▶ **Brief**
Only one stretch of the data below should be repeated: the lines from the line containing "In what follows, let" through the line containing "## Test Set 1", inclusive, exactly as they are.

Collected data
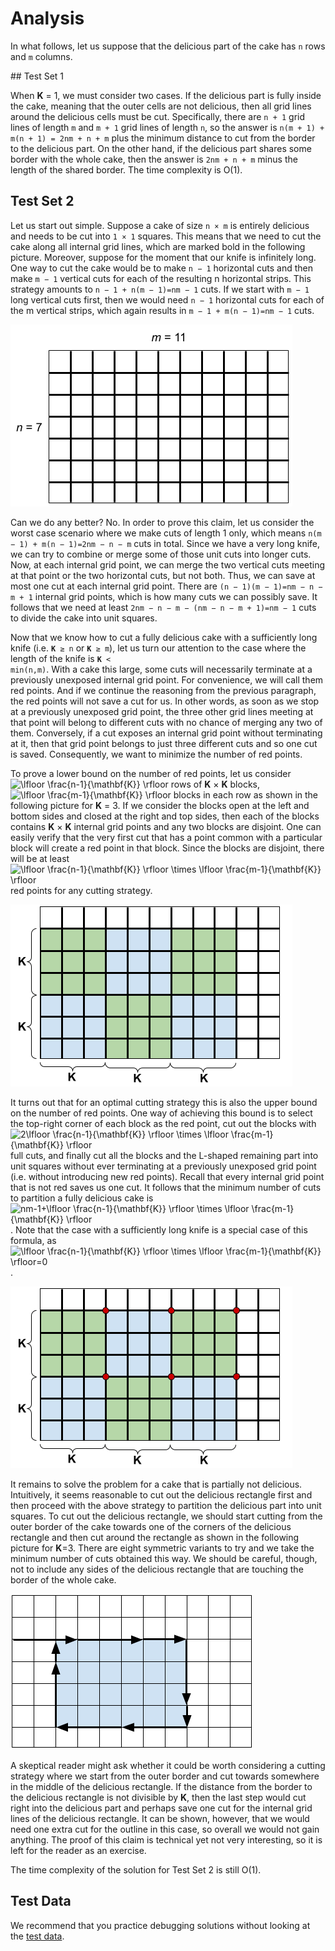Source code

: # Analysis

In what follows, let us suppose that the delicious part of the cake has `n` rows and `m` columns.

## Test Set 1

When **K** = 1, we must consider two cases. If the delicious part is fully inside the cake, meaning that the outer cells are not delicious, then all grid lines around the delicious cells must be cut. Specifically, there are `n + 1` grid lines of length `m` and `m + 1` grid lines of length `n`, so the answer is `n(m + 1) + m(n + 1) = 2nm + n + m` plus the minimum distance to cut from the border to the delicious part. On the other hand, if the delicious part shares some border with the whole cake, then the answer is `2nm + n + m` minus the length of the shared border. The time complexity is O(1).

## Test Set 2

Let us start out simple. Suppose a cake of size `n × m` is entirely delicious and needs to be cut into `1 × 1` squares. This means that we need to cut the cake along all internal grid lines, which are marked bold in the following picture. Moreover, suppose for the moment that our knife is infinitely long. One way to cut the cake would be to make `n − 1` horizontal cuts and then make `m − 1` vertical cuts for each of the resulting n horizontal strips. This strategy amounts to `n − 1 + n(m − 1)=nm − 1` cuts. If we start with `m − 1` long vertical cuts first, then we would need `n − 1` horizontal cuts for each of the m vertical strips, which again results in `m − 1 + m(n − 1)=nm − 1` cuts.

![Birthday Cake](/images/round-e-birthday-cake-sample-1.png)

Can we do any better? No. In order to prove this claim, let us consider the worst case scenario where we make cuts of length 1 only, which means `n(m − 1) + m(n − 1)=2nm − n − m` cuts in total. Since we have a very long knife, we can try to combine or merge some of those unit cuts into longer cuts. Now, at each internal grid point, we can merge the two vertical cuts meeting at that point or the two horizontal cuts, but not both. Thus, we can save at most one cut at each internal grid point. There are `(n − 1)(m − 1)=nm − n − m + 1` internal grid points, which is how many cuts we can possibly save. It follows that we need at least `2nm − n − m − (nm − n − m + 1)=nm − 1` cuts to divide the cake into unit squares.

Now that we know how to cut a fully delicious cake with a sufficiently long knife (i.e. <code>**K** ≥ n</code> or <code>**K** ≥ m</code>), let us turn our attention to the case where the length of the knife is <code>**K** < min(n,m)</code>. With a cake this large, some cuts will necessarily terminate at a previously unexposed internal grid point. For convenience, we will call them red points. And if we continue the reasoning from the previous paragraph, the red points will not save a cut for us. In other words, as soon as we stop at a previously unexposed grid point, the three other grid lines meeting at that point will belong to different cuts with no chance of merging any two of them. Conversely, if a cut exposes an internal grid point without terminating at it, then that grid point belongs to just three different cuts and so one cut is saved. Consequently, we want to minimize the number of red points.

To prove a lower bound on the number of red points, let us consider ![\lfloor \frac{n-1}{\mathbf{K}} \rfloor](https://render.githubusercontent.com/render/math?math=%5Clfloor%20%5Cfrac%7Bn-1%7D%7B%5Cmathbf%7BK%7D%7D%20%5Crfloor) rows of **K** × **K** blocks, ![\lfloor \frac{m-1}{\mathbf{K}} \rfloor](https://render.githubusercontent.com/render/math?math=%5Clfloor%20%5Cfrac%7Bm-1%7D%7B%5Cmathbf%7BK%7D%7D%20%5Crfloor) blocks in each row as shown in the following picture for **K** = 3. If we consider the blocks open at the left and bottom sides and closed at the right and top sides, then each of the blocks contains **K** × **K** internal grid points and any two blocks are disjoint. One can easily verify that the very first cut that has a point common with a particular block will create a red point in that block. Since the blocks are disjoint, there will be at least ![\lfloor \frac{n-1}{\mathbf{K}} \rfloor \times \lfloor \frac{m-1}{\mathbf{K}} \rfloor](https://render.githubusercontent.com/render/math?math=%5Clfloor%20%5Cfrac%7Bn-1%7D%7B%5Cmathbf%7BK%7D%7D%20%5Crfloor%20%5Ctimes%20%5Clfloor%20%5Cfrac%7Bm-1%7D%7B%5Cmathbf%7BK%7D%7D%20%5Crfloor) red points for any cutting strategy.

![Birthday Cake](/images/round-e-birthday-cake-sample-2.png)

It turns out that for an optimal cutting strategy this is also the upper bound on the number of red points. One way of achieving this bound is to select the top-right corner of each block as the red point, cut out the blocks with ![2\lfloor \frac{n-1}{\mathbf{K}} \rfloor \times \lfloor \frac{m-1}{\mathbf{K}} \rfloor](https://render.githubusercontent.com/render/math?math=2%5Clfloor%20%5Cfrac%7Bn-1%7D%7B%5Cmathbf%7BK%7D%7D%20%5Crfloor%20%5Ctimes%20%5Clfloor%20%5Cfrac%7Bm-1%7D%7B%5Cmathbf%7BK%7D%7D%20%5Crfloor) full cuts, and finally cut all the blocks and the L-shaped remaining part into unit squares without ever terminating at a previously unexposed grid point (i.e. without introducing new red points). Recall that every internal grid point that is not red saves us one cut. It follows that the minimum number of cuts to partition a fully delicious cake is ![nm-1+\lfloor \frac{n-1}{\mathbf{K}} \rfloor \times \lfloor \frac{m-1}{\mathbf{K}} \rfloor](https://render.githubusercontent.com/render/math?math=nm-1%2B%5Clfloor%20%5Cfrac%7Bn-1%7D%7B%5Cmathbf%7BK%7D%7D%20%5Crfloor%20%5Ctimes%20%5Clfloor%20%5Cfrac%7Bm-1%7D%7B%5Cmathbf%7BK%7D%7D%20%5Crfloor). Note that the case with a sufficiently long knife is a special case of this formula, as ![\lfloor \frac{n-1}{\mathbf{K}} \rfloor \times \lfloor \frac{m-1}{\mathbf{K}} \rfloor=0](https://render.githubusercontent.com/render/math?math=%5Clfloor%20%5Cfrac%7Bn-1%7D%7B%5Cmathbf%7BK%7D%7D%20%5Crfloor%20%5Ctimes%20%5Clfloor%20%5Cfrac%7Bm-1%7D%7B%5Cmathbf%7BK%7D%7D%20%5Crfloor%3D0).

![Birthday Cake](/images/round-e-birthday-cake-sample-3.png)

It remains to solve the problem for a cake that is partially not delicious. Intuitively, it seems reasonable to cut out the delicious rectangle first and then proceed with the above strategy to partition the delicious part into unit squares. To cut out the delicious rectangle, we should start cutting from the outer border of the cake towards one of the corners of the delicious rectangle and then cut around the rectangle as shown in the following picture for **K**=3. There are eight symmetric variants to try and we take the minimum number of cuts obtained this way. We should be careful, though, not to include any sides of the delicious rectangle that are touching the border of the whole cake.

![Birthday Cake](/images/round-e-birthday-cake-sample-4.png)

A skeptical reader might ask whether it could be worth considering a cutting strategy where we start from the outer border and cut towards somewhere in the middle of the delicious rectangle. If the distance from the border to the delicious rectangle is not divisible by **K**, then the last step would cut right into the delicious part and perhaps save one cut for the internal grid lines of the delicious rectangle. It can be shown, however, that we would need one extra cut for the outline in this case, so overall we would not gain anything. The proof of this claim is technical yet not very interesting, so it is left for the reader as an exercise.

The time complexity of the solution for Test Set 2 is still O(1).

## Test Data

We recommend that you practice debugging solutions without looking at the [test data](https://codejam.googleapis.com/dashboard/get_file/AQj_6U0OViS9cwCIW3ksIgDc3JRn15s-Hv1P9zwoLk0ku04KoVBWhJWnPTpSj_dGMng/test_data.zip).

▶ **Exercise output**
In what follows, let us suppose that the delicious part of the cake has `n` rows and `m` columns.

## Test Set 1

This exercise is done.